人間の目が3つナノに対して、シャコの目は16の光受容体を持つ。 / Credit: Diver Ken,Flickr
biology

シャコの目にインスパイアされた超高性能カメラが開発される シャコは「偏光」を感知する特殊な生き物

2021.03.05 Friday

2021.03.04 Thursday

Mantis shrimp inspires new breed of light sensors(eurekalert) https://www.eurekalert.org/pub_releases/2021-03/ncsu-msi030121.php
Mantis shrimp–inspired organic photodetector for simultaneous hyperspectral and polarimetric imaging https://advances.sciencemag.org/content/7/10/eabe3196

人間の目は赤、青、緑という3つの光受容体によってものを見ています。

しかし、シャコの目はなんと16の光受容体を持っていて、可視光外の光の他に円偏光も検出でき、片目だけで立体視を行うことさえ可能です。

3月3日に科学雑誌『Science Advances』で発表された新しい研究は、そんな特殊なシャコの目を参考にして、ハイパースペクトルセンサーや偏光測定の機能を持ったスマホにも搭載できる新しい光学センサーの開発について報告しています。

シャコは特異な能力を数々備えた生物として有名ですが、その目も最新のカメラに応用できる可能性があるようです。

偏光測定とハイパースペクトルイメージングの機能

最近はAIのサポートによって、カメラで撮影するだけでさまざまな情報を取得分析できるようになってきました。

ハイパースペクトルイメージング(イメージ分)は可視光をさらに細かい帯域に分解できる技術で、これは映したものの化学組成を分析することができます。

ハイパースペクトルセンサーで見ると、同じ白い粉でもその違いが識別できる。
ハイパースペクトルセンサーで見ると、同じ白い粉でもその違いが識別できる。 / Credit:Japan EBA,Youtube

偏光測定では、光の振動する方向を調べることで、映したものの角度や、つるつるしているのかざらざらしているのかといった表面の質感を調べることができます。

偏光測定技術。映したものの角度などの情報が取得できる。
偏光測定技術。映したものの角度などの情報が取得できる。 / Credit:東京都立産業技術研究センター

どれも面白い技術ですが、現在このような特殊な撮影を行うには、かなりかさばるカメラを使わなければなりません

こうした光学センサーをより使い勝手の良い機材となるよう、スマートフォンにも収まるくらい小型化させるというのは、大きな技術的課題になっているのです。

しかし、実は人間には開発できていなくても、すでにこれらの機能を備えた小型の光学センサーが世の中には存在しています。

それが、寿司ネタにもされる甲殻類シャコの目です。

ハエと同じような複眼のシャコの目は、光受容細胞のクラスターとなっている。
ハエと同じような複眼のシャコの目は、光受容細胞のクラスターとなっている。 / Credit: Diver Ken,Flickr

驚くべきことにシャコの目には16もの光受容体があり、紫外線まで見える他、円偏光を検出することができる唯一の既知の生物です。

この能力によって、シャコはそれぞれの目を独立して動かしても、片方の目だけで奥行きを認識することができます。

そこでノースカロライナ州立大学などの研究チームは、このシャコの目を参考にして新しい光学センサーを開発したのです。

このセンサーはSIMPOL(Stomatopod Inspired Multispectral and POLarizationsensitive)と名付けられています。
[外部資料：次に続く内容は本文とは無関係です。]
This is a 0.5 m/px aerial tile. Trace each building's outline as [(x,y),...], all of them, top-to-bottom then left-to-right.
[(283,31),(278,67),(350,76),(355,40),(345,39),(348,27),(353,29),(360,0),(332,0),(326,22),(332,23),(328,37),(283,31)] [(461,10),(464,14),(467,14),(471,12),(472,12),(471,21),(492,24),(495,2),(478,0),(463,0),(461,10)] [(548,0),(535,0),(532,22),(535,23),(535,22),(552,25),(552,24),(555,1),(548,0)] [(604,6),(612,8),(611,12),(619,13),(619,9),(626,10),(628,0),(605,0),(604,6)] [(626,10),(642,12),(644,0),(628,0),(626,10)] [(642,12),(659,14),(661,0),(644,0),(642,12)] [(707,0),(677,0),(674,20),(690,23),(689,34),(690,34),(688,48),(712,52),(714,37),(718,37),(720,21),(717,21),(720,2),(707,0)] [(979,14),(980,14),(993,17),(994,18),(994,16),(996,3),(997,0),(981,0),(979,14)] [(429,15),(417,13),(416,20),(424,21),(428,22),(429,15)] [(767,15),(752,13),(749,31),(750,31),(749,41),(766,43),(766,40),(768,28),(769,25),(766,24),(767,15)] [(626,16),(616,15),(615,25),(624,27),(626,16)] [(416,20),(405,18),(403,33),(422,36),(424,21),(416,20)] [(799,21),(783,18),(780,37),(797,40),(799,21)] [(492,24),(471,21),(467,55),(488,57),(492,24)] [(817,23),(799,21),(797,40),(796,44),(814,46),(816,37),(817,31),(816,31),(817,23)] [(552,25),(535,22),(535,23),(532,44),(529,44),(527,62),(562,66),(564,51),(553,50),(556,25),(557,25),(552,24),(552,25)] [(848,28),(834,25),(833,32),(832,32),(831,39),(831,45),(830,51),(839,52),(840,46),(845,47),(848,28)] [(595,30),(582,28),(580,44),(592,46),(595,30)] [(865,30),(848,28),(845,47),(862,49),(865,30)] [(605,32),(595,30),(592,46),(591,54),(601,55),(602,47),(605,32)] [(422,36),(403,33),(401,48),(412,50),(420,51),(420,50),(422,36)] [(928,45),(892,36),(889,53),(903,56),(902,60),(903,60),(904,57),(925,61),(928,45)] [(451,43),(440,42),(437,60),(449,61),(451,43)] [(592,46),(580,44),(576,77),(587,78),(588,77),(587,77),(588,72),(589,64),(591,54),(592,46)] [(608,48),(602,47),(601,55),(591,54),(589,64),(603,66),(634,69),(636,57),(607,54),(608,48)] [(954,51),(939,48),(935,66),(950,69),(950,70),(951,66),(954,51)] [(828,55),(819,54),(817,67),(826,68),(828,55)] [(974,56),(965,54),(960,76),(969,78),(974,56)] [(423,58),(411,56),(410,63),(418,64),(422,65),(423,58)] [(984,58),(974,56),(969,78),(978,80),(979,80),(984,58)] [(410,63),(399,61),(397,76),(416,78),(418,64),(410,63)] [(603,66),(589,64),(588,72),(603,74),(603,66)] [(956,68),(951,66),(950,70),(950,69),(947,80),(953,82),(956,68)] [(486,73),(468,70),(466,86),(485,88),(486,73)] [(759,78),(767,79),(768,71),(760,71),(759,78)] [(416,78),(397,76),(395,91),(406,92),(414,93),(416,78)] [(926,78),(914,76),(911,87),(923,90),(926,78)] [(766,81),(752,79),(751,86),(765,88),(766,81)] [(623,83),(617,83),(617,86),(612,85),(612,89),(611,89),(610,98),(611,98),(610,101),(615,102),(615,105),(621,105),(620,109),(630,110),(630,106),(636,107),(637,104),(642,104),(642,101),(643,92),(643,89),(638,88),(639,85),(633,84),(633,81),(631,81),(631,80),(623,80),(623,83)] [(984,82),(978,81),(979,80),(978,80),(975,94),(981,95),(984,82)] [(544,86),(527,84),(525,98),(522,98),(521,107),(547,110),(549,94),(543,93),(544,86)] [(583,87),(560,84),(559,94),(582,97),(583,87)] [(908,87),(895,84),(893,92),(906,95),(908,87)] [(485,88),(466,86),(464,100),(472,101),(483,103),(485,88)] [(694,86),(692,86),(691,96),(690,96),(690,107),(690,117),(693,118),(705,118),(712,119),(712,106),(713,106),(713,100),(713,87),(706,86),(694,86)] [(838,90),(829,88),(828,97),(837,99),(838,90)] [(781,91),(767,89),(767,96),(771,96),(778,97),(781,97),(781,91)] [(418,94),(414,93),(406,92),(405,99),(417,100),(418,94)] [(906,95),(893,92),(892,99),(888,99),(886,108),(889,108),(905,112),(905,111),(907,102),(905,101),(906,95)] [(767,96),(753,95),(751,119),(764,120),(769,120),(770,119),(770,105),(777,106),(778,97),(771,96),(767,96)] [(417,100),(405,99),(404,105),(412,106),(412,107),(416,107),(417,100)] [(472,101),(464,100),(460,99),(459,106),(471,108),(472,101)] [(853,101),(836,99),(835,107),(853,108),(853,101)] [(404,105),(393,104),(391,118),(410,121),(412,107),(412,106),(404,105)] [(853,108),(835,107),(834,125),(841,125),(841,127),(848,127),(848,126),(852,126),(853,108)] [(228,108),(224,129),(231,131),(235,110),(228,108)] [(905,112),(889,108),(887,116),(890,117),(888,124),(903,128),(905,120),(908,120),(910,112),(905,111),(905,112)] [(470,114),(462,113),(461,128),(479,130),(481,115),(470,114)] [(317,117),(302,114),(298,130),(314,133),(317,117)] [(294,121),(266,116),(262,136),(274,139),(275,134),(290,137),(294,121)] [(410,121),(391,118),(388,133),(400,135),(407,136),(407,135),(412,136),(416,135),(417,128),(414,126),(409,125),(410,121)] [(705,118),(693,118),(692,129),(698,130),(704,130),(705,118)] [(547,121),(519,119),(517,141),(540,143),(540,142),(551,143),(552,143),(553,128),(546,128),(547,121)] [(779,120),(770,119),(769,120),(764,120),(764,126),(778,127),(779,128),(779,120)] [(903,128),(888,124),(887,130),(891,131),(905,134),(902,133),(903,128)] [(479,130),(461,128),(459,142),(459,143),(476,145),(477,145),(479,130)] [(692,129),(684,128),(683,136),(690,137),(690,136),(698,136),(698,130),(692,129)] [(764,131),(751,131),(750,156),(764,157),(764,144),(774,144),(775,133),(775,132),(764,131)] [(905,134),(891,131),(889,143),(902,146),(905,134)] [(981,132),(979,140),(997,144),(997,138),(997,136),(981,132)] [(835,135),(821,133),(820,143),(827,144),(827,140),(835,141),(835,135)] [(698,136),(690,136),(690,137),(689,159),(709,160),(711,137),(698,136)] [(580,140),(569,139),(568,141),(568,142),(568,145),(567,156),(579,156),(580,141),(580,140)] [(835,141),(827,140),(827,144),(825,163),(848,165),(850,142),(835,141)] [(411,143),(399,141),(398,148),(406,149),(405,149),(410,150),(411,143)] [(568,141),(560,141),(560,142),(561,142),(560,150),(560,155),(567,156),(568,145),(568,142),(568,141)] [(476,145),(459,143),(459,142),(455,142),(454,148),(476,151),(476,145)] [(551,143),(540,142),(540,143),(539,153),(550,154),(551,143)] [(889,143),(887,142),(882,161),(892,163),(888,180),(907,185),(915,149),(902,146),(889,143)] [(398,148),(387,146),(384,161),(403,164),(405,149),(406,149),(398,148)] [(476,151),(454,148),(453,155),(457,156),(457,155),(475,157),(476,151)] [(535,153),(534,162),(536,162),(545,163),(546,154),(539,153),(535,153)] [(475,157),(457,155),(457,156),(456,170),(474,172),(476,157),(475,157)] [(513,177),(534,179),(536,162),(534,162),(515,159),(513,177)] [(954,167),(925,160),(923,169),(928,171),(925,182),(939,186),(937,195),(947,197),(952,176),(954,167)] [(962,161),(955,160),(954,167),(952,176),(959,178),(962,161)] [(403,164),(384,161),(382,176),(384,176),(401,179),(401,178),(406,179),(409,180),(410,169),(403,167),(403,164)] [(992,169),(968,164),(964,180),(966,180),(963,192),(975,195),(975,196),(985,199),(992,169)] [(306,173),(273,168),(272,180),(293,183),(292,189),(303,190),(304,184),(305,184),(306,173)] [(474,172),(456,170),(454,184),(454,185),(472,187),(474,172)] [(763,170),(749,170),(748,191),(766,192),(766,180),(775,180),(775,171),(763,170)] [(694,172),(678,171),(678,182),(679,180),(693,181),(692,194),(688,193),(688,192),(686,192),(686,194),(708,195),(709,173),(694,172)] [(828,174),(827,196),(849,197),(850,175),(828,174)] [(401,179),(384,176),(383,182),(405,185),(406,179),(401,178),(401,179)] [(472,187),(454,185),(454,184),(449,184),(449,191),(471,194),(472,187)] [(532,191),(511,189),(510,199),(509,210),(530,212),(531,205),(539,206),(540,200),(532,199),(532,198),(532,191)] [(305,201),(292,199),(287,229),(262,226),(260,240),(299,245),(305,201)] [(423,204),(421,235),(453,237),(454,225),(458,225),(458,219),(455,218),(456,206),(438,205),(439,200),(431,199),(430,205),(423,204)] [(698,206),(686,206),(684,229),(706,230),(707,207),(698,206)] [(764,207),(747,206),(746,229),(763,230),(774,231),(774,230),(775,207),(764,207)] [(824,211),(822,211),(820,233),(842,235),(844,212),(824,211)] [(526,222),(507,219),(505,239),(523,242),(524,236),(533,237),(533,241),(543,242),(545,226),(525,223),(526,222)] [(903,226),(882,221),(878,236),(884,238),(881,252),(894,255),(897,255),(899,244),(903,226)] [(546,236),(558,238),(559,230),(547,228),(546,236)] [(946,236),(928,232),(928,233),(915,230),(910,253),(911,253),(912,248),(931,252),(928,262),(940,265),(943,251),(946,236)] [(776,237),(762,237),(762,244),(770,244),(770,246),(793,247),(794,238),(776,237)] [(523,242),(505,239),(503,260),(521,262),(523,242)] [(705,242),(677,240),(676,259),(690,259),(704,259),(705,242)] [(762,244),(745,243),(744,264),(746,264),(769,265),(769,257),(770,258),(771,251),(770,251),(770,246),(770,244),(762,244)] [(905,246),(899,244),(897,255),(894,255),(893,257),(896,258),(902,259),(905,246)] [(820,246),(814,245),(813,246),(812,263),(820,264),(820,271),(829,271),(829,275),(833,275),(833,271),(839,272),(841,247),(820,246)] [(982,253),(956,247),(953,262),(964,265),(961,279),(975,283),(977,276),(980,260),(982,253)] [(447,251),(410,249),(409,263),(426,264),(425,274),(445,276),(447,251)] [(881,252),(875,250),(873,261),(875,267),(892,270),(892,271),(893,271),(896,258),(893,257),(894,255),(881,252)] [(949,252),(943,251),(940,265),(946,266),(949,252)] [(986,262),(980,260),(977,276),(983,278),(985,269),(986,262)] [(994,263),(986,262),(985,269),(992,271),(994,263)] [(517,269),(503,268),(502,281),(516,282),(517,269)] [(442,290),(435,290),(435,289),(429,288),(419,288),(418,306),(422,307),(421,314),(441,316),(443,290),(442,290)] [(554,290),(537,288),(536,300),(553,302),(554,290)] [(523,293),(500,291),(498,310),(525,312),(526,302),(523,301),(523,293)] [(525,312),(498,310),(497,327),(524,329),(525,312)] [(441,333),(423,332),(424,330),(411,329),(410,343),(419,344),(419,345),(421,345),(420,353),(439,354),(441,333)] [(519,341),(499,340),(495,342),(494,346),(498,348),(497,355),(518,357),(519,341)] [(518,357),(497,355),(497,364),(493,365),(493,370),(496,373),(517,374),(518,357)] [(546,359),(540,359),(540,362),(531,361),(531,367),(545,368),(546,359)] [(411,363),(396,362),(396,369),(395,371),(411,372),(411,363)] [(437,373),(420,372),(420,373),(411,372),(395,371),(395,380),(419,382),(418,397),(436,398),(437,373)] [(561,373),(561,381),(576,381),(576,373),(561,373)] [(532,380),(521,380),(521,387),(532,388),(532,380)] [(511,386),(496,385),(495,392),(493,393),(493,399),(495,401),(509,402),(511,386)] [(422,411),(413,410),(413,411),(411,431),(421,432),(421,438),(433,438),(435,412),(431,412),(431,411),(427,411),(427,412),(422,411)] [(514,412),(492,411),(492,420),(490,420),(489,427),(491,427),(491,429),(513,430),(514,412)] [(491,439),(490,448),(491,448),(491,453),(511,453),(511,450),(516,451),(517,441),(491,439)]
Stomatopodaというのはシャコ目の学名です。まんま「シャコ目にインスパイアされた光学センサー」という名称になります。

現在スマートフォンに搭載されるカメラは、赤、緑、青を検出する3つのスペクトルセンサーしかありません。SIMPOLセンサーは、4つのスペクトルセンサーと、3つの偏光センサーを同時に備えています。

A~Dはシャコの目の構造。E,FはSIMPOLセンサーの構造を示す。
A~Dはシャコの目の構造。E,FはSIMPOLセンサーの構造を示す。 / Credit:Ali Altaqui et al.,Science Advances(2021)

これはハイパースペクトル画像と偏光画像を同時に撮影できる小型センサーを作成できることを示しています。

SIMPOLは、通常の画像センサーよりも10倍狭いスペクトルの特徴を識別できる、と研究者は語っています。

現在のところ、このセンサーは概念実証の段階に過ぎませんが、研究者はモデリングシミュレーションを使って、最大15の空間的に登録されたスペクトルチャネルを検出できる光学センサーが開発できると確認しているといいます。

シャコがベースとなって研究者や技術者が使うような、高機能な光学センサーを搭載したスマートフォンもいずれ登場するのかもしれません。

そうなると、スマホだけで個人が科学捜査まがいのことも、できてしまうかもしれませんね。

【編集注 2020.03.05 08:00】
記事内容に一部誤りがあったため、修正して再送しております。